I argue that rather us fear sharks, sharks should fear us. With few natural predators, threats to all sharks include human profit-driven industries including shark finning (for shark fin soup and natural remedies), shark meat (in Australia labelled as flake), coastal development (claiming shark nurseries), pollution, and poor fisheries management practices, which render sharks as by-catch. And it doesn’t stop there. Political action in response to reported shark sightings now threaten our ocean. Western Australia is currently placing targeted, baited drum-lines to kill sharks in waters where sightings or attacks have been reported. Not only does this promote a false sense of security for those of us that choose to swim in the ocean (there will still be sharks, as well other stinging/biting organisms); for sharks, it is accelerating their plight. Some shark species take ten to fifteen years to reach sexual maturity and reproduce, so considering this, killing one reproductively mature female could preclude generations ahead. And like in any ecosystem, when we remove one key species from the food chain, overpopulation of those dependent on the species for ecological balance often results.

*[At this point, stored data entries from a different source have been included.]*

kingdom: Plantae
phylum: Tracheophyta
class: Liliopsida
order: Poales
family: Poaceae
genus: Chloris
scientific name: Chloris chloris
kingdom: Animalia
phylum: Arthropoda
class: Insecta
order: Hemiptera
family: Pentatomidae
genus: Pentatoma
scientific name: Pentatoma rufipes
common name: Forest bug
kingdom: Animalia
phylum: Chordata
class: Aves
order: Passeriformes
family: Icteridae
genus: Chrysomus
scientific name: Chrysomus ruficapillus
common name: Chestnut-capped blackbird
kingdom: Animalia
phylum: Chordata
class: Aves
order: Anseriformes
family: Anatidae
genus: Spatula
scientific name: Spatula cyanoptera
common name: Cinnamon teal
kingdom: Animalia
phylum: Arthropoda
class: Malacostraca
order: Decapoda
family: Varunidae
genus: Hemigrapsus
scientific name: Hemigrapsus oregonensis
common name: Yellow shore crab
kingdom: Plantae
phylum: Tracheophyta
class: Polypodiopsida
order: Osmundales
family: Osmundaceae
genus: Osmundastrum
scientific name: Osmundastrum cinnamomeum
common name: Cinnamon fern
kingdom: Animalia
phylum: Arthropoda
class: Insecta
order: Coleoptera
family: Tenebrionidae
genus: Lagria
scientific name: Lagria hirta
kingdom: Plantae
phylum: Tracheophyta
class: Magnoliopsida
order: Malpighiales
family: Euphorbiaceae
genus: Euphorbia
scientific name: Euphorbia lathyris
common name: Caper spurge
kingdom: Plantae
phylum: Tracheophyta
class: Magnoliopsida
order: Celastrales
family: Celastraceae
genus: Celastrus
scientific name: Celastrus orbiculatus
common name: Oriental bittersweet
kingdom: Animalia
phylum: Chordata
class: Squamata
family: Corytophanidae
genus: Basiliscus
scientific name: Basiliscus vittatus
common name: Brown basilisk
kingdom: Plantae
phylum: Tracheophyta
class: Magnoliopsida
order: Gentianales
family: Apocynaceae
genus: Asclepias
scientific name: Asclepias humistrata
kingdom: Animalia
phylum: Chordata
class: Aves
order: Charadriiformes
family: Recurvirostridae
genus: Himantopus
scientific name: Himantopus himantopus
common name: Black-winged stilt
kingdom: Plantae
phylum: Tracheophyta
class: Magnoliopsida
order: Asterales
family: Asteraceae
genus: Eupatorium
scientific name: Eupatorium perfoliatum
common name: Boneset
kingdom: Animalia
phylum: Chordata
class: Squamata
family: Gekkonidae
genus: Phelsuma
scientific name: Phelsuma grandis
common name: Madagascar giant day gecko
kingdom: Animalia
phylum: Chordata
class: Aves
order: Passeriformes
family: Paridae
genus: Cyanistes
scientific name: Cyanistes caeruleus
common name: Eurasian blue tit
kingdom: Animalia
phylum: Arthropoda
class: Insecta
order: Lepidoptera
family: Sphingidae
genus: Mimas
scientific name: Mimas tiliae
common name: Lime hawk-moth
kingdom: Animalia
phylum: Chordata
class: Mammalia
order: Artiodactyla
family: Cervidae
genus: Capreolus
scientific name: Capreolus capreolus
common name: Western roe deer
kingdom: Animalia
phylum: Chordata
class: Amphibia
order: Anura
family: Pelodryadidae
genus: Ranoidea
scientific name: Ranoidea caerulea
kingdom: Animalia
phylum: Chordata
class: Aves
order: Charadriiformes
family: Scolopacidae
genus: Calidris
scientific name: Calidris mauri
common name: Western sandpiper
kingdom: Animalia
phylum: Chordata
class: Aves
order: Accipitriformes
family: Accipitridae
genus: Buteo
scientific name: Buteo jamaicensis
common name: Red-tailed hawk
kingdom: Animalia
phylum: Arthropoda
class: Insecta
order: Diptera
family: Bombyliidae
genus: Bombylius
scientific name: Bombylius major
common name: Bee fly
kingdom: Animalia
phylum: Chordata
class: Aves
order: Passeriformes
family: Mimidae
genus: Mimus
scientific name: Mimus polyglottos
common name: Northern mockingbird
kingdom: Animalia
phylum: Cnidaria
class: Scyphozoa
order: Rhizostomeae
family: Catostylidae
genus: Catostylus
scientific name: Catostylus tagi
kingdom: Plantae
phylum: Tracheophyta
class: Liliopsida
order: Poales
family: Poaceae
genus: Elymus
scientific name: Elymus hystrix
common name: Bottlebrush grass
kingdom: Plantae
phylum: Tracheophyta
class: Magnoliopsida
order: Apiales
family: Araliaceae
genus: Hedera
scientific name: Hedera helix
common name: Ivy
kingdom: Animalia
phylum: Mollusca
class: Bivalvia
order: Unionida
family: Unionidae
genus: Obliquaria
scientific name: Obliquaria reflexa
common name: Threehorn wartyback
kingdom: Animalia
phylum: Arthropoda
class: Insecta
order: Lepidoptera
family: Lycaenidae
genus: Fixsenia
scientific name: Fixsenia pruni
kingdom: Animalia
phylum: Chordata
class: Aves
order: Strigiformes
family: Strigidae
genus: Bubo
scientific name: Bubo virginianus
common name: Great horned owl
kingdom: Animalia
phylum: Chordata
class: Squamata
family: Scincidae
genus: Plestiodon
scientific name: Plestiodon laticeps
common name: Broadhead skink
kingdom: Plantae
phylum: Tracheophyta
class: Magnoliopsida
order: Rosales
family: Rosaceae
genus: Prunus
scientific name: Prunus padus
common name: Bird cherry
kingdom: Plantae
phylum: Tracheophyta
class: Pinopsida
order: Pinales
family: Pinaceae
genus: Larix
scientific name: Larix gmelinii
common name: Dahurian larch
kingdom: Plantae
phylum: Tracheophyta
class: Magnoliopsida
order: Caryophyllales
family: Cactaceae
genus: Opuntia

Like sharks, we depend on the ocean for life. Containing 97% of earth’s water, the ocean produces more than half of the atmosphere’s oxygen and is a major absorber of greenhouse gases, specifically carbon dioxide. Ocean waters connect to water on land, and circulate through the atmosphere by the hydrologic cycle. In essence, it is a necessity for all. We take risks when we drive a car, and we risk injury by sharks when we surf or swim in the ocean. On land and in sea, for any ecosystem to sustain healthy populations, it must achieve balance. My sincere sympathy goes out to any injured victims of shark attacks. We must realize however that baiting drum-lines and killing random sharks will not guarantee that shark encounters are not possible. In fact, it selectively targets the apex predators of the sea, which regulate lower levels of the food chain, those that we rely on for sustenance. In essence, the only future jeopardized by this practice, could be our own.
Dr. Erika Sullivan was born in Canada and has been passionate for ocean conservation since she was young. Advocating for animals in particular since graduating as a veterinarian in 2005, Erika currently works full-time as an emergency veterinary clinician in Adelaide, South Australia. Erika learned to scuba dive in Canada in 2012 and since then has traveled to many diving destinations, continuing to expand her interest and knowledge in marine ecosystems. In an attempt to further encourage ocean conservation and share her passion for diving, Erika became a PADI Scuba Instructor in 2016 and earned a PADI Shark Specialty Instructor certification whilst diving with thresher sharks on Malapascua Island in the Philippines.